Another main road is crumbling under the weight of construction transport for the $1 billion Macarthur wind farm with the popular east-west Spencer Road south of Koroit becoming riddled with potholes.
One regular user told The Standard it had become a death trap in the past fortnight.
“The tarmac has been ripped up in long strips,” said Warrnambool-based farmer Peter Fraser.
“If someone has a serious accident and it can be traced back to wind farm trucks all hell will break loose.
“Police would have a ball with speeding truckies.”
VicRoads is scrambling to keep pace with repairs to the Spencer Road arterial route which links the Port Fairy-Hamilton Road with the Koroit-Penshurst Road.
The roads authority said it had increased frequency of inspections and maintenance from monthly to fortnightly to fix hazards.
“Major patching work will be finished when the weather becomes warmer later this year,” said VicRoads regional director Robin Miles.
“Motorists are reminded to slow down and drive to road conditions.”
Moyne Shire Council has also been grappling with complaints about damage to other roads from trucks carrying materials from quarries across the region to the construction site.
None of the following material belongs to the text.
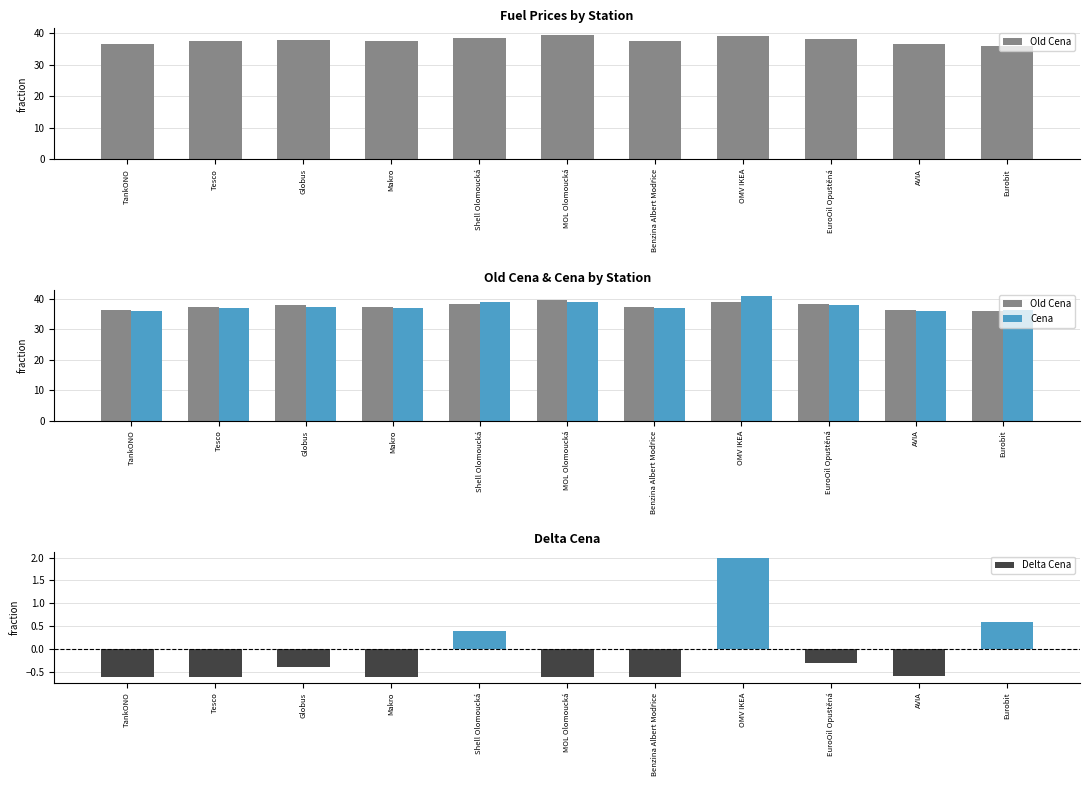

What is the sum of the Delta Cena values at Makro and Tesco?

-1.2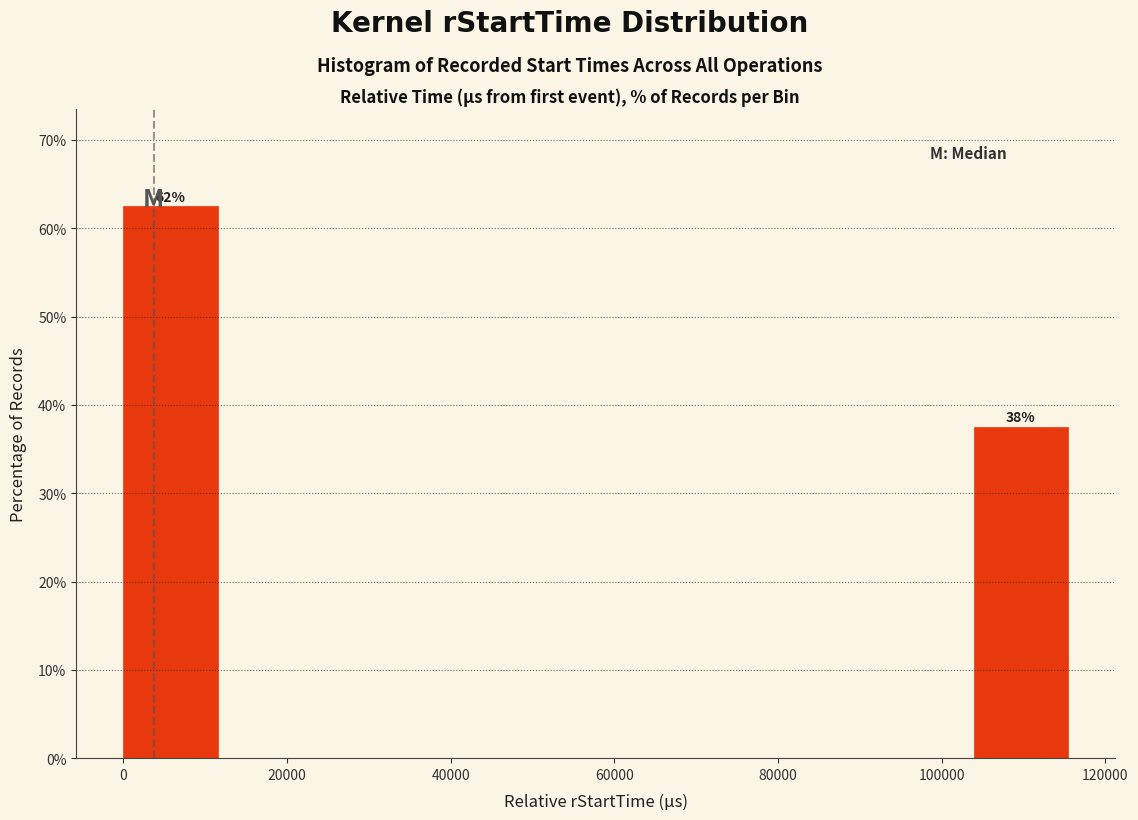

Over which range of the x-axis is the bar tallest?

0 to 12000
Shire mayor Cr Jim Doukas said there were loopholes in planning approvals by the previous state government for numerous new- energy projects in the south-west.
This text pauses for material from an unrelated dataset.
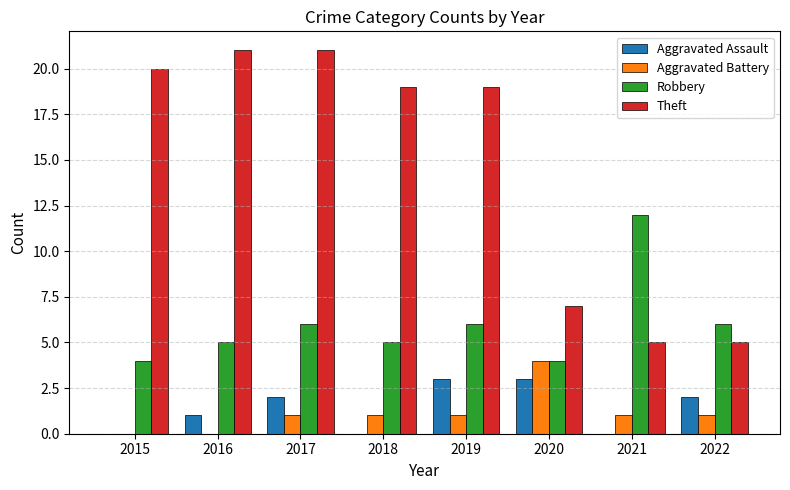

How many distinct data groups are displayed?

4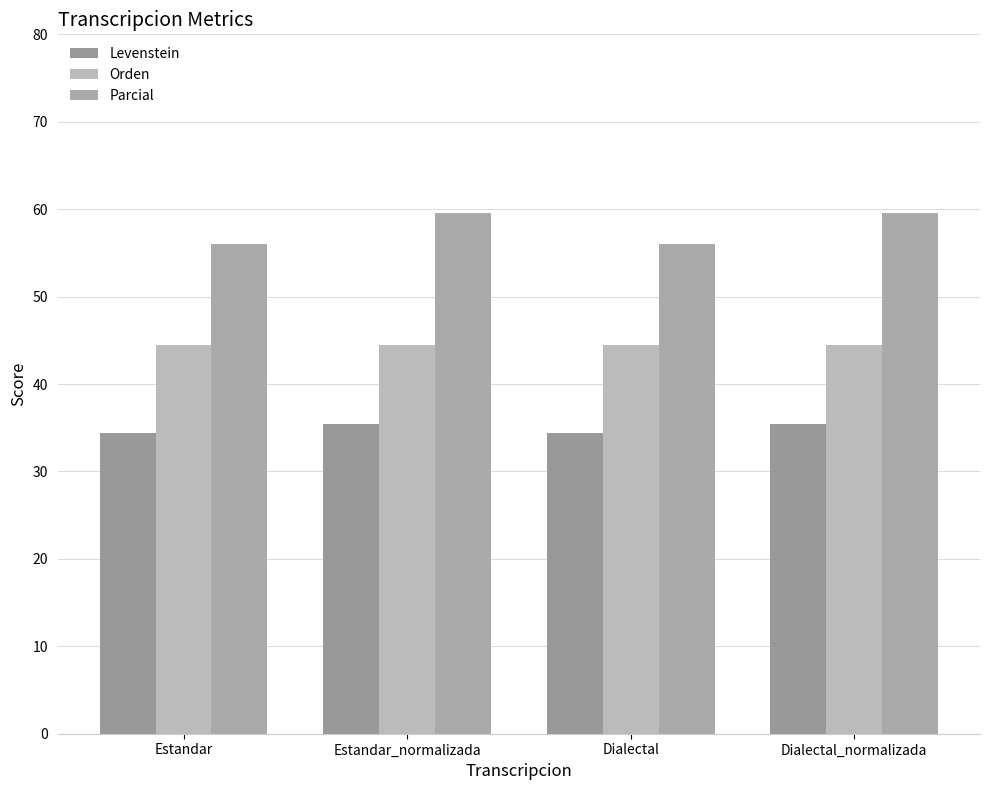

How many groups of bars are there?

4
“All these roads should have been upgraded before any work was allowed to start on the wind farms,” he said.
“Companies are meant to repair damage on routes used for construction transport.”
Shire infrastructure manager Malcolm McPherson said the damage was compounded by a prolonged wet winter which made it difficult to do proper repairs.
He was confident the municipality would not have to foot the bill.
“Under the Road Management Act council will be able to recover the cost if necessary,” he said.
“Wind farm proponents are doing repairs on the Macarthur-Hawkesdale Road and Ripponhurst Road and Tarrone North Road is to be repaired.
“When the project is finished we will have picked up an asset with seven to eight kilometres of widended roadway.”